I think you're looking too closely into this. I was pointing out that time does not exist as a force or entity of nature. It has no energy, mass, or other force to define it. This is a global concept, I think, and not terribly detail-oriented.
That said:
 Originally Posted by Darkmatters
Not sure I understand - if things can move, then we'd be perfectly able to walk around with our tape measures, right? In what sense is time necessary for us to measure movement if it's not necessary in order for movement to exist?
What does time have to do with tape measures? When I compared time to a yardstick I was being analogous, not literal. Things can move, and we can measure them in terms we can understand, which to date are space and time. Time is not necessary to measure objects in space, unless you feel a need to record how long it took to measure lay out the tape measure. Time is necessary to measure velocity, of course, but again it is a measurement of the velocity, not a cause of it.
I'm not sure where you got that question from -- I've been saying from the get-go that movement exists, and did so before we invented time to track it. What am I missing here?
But even more essentially, how could anything move if there's no time? You seem to be conflating the measurement of time with time itself - like saying if there's nobody to measure the distance between two rocks then there is no distance between them.
Again, it isn't movement that requires time, it is our need to understand this movement that requires time. Things move, they always have, and they were doing so long before anyone noticed them moving. It was our need to lend order to that movement that led to the invention of time.
"Time was termed as a dimension, I personally think, because of its necessity in the math, even though it is not a force. And, since dimensions are really no more than definitions we attach to what we see in order to understand them, then yeah, I could see time easily considered a dimension."

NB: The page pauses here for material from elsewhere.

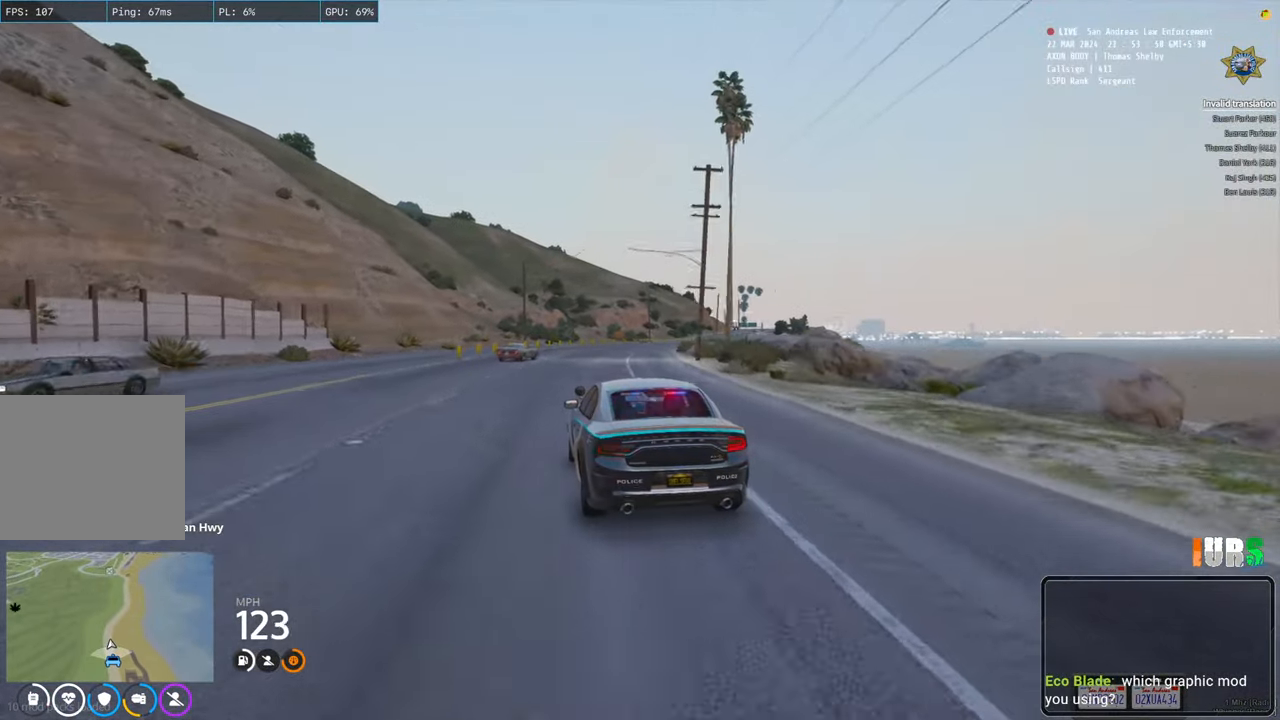
{"keys": ["w"], "events": [[100, "d", "up"]]}
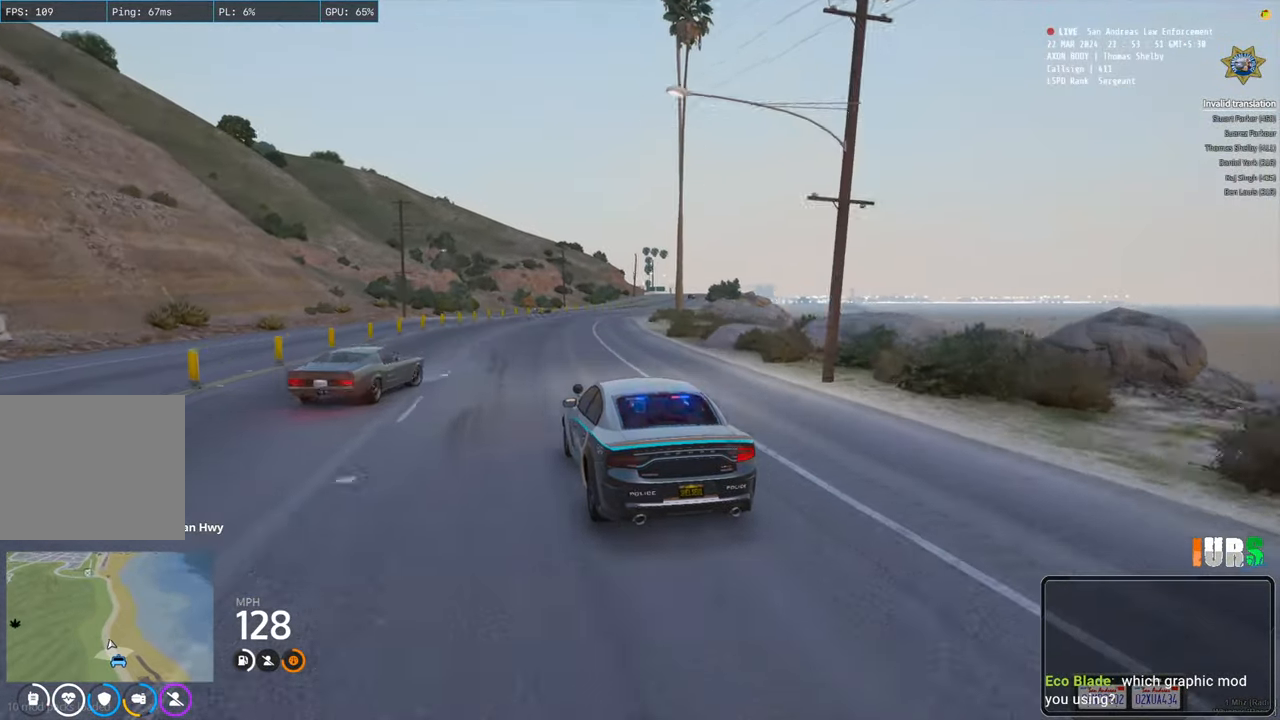
{"keys": ["w"], "events": [[83, "d", "down"], [217, "d", "up"]]}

Dimensions as you're using the term refers to the measurement of things - the first 3 are measures of physical properties of objects, the 4th (the measurement of motion) is necessary only because things move. But the measurement of something is not the thing itself. Two rocks do have distance between them whether we measure it or not, and yes, the terms we created as names for our measures are arbitrary, but the distance itself remains the same no matter whether we measure it in inches or centimeters. Unless of course they're moving, in which case we need to measure the rate of movement. The measuring is not the movement, the movement happens regardless.
What I'm clumsily trying to say is that the measurement of dimensions is a measurement of actual properties, so even though in one sense dimensions are only abstract concepts, they refer to very real properties that have real effects. Including the dimension of time.
Example: You're standing in the highway and an object is moving toward you. Is it dangerous? In order to determine that, you need to take relative measurements of its dimensions - is the object a flea or a bus? The dimensions are vitally important. Including the rate of the object's movement. If it's a bus and it's hurtling toward you at 60 mph, I believe your reaction would betray that you believe time is very very real and that you need to make expedient use of it.
I'm fine with all this, except one thing: Why are you equating movement with time, rather than the result of forces acting on physical objects? Why isn't time the measuring tool for movement, just as a ruler is the measuring tool for size, or a scale for weight? I don't understand why it gets elevated to a natural force or true physical dimension when it does exactly what a ruler does, except on moving rather than stationary objects. What am I missing?